The presentation highlighted similarities and differences in weaving technique, design, and aesthetics among the various national, ethnic, and confessional groups which comprised the pre-World War I population of the region. It briefly described the important place folk textiles played as symbols of national identity in the post-Ottoman period-especially in Serbia and Bulgaria.

The talk included information developed from the study of 19th century historical sources and from new information gathered during three focused research trips the speakers made to Bulgaria, Serbia, and Turkey in 2012 and 2013.

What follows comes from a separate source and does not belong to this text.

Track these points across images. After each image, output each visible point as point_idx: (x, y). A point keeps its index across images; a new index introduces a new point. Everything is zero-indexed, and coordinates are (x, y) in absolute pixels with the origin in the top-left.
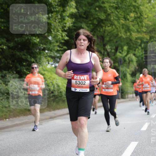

Tim and Penny Hays have collected kelims, textiles, and rugs since the late 1980s but did not become interested in Balkan weaving until they attended the 2007 ICOC in Istanbul. Their interest was sparked by an ICOC lecture, and they purchased their first Balkan piece—a Pirot kelim—at the dealer’s fair there. They also met at ICOC Davut Mizrahi, the Austrian dealer specializing in Balkan weavings. After this wonderful introduction, there was no going back. Tim and Penny became enthusiastic collectors of Balkan textiles, with an emphasis on Manastir kelims from Eastern Bulgaria. They have continued to research the many facets of Balkan weaving and have been fortunate enough to engage in numerous discussions with Davut and Austrian collector Erhard Stoebe, who are the authors of the only English-language book on Manastir weavings. Tim and Penny made their first study tour to Bulgaria and Serbia in 2012 and just returned a couple of weeks ago from their second study tour of Bulgaria.